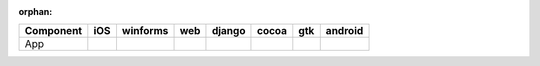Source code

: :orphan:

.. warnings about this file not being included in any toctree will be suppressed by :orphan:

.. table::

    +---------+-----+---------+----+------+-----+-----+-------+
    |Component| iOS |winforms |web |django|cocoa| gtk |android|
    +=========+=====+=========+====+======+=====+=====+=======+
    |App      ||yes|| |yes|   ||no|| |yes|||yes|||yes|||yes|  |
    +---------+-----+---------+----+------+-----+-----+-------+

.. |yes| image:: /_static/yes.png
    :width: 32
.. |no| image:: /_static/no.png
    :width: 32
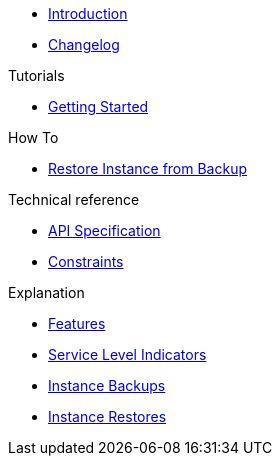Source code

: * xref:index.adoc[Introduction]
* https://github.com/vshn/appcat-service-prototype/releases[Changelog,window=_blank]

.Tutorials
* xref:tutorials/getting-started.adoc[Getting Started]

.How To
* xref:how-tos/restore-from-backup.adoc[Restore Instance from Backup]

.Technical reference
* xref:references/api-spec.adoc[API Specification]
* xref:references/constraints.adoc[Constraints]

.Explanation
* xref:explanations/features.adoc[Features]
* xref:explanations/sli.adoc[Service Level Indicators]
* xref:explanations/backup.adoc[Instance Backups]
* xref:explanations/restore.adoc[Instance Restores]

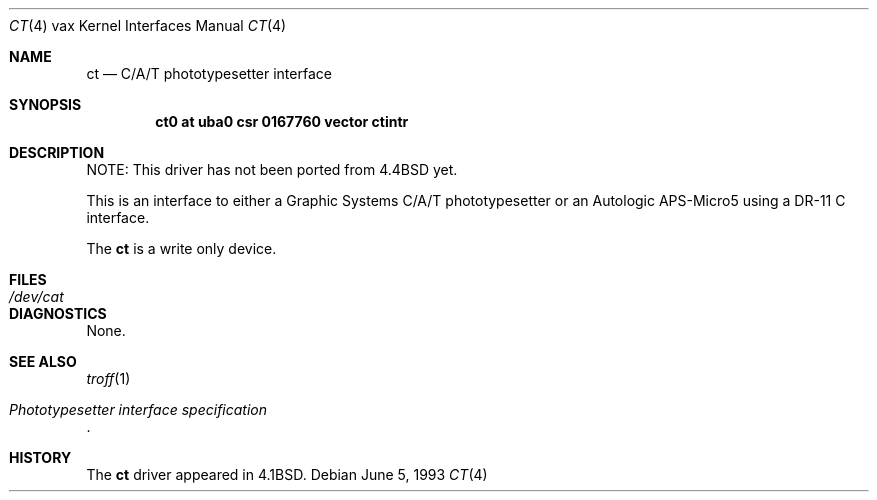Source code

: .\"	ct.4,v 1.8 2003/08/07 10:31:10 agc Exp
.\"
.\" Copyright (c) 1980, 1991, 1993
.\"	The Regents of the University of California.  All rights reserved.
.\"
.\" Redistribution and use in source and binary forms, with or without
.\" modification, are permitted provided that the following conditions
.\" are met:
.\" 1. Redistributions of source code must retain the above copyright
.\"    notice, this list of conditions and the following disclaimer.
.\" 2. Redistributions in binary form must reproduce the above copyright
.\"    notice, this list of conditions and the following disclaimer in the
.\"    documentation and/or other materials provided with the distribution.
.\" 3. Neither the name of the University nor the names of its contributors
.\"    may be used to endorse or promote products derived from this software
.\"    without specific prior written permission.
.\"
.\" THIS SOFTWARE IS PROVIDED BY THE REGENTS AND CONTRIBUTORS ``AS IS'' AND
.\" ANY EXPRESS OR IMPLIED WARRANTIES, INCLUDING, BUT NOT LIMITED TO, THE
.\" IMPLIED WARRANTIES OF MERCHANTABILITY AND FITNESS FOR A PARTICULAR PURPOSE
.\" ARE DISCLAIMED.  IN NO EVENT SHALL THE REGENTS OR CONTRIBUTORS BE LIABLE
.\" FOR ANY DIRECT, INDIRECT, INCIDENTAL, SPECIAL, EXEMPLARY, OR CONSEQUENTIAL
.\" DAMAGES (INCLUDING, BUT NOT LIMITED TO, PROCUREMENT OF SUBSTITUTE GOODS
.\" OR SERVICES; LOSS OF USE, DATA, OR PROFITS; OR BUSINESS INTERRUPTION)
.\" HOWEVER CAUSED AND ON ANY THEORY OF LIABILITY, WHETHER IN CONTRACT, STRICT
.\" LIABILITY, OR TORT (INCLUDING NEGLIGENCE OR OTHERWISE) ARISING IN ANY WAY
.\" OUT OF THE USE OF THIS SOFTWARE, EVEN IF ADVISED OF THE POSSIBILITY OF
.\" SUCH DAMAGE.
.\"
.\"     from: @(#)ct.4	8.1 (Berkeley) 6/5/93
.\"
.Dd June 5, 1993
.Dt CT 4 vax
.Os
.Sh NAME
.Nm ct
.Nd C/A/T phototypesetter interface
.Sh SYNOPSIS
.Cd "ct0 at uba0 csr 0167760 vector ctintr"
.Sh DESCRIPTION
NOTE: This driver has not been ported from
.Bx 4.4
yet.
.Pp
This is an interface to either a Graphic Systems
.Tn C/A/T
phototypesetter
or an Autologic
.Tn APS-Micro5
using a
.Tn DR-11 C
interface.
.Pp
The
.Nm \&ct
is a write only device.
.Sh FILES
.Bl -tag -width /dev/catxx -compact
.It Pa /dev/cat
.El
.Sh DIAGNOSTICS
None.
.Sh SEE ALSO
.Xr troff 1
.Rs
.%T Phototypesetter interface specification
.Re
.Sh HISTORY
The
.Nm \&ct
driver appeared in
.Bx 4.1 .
^^^^
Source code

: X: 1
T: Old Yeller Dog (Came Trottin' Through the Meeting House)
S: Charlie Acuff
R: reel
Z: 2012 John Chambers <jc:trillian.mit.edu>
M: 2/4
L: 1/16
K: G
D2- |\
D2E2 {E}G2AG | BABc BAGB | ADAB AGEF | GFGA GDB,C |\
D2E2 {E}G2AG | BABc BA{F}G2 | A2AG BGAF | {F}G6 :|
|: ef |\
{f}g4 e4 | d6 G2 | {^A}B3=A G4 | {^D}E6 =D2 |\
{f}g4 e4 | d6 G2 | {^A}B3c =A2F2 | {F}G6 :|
^^^^
Requirement: Show every line above where "LIABILITY" is found.

Response to this task:
.\" HOWEVER CAUSED AND ON ANY THEORY OF LIABILITY, WHETHER IN CONTRACT, STRICT
.\" LIABILITY, OR TORT (INCLUDING NEGLIGENCE OR OTHERWISE) ARISING IN ANY WAY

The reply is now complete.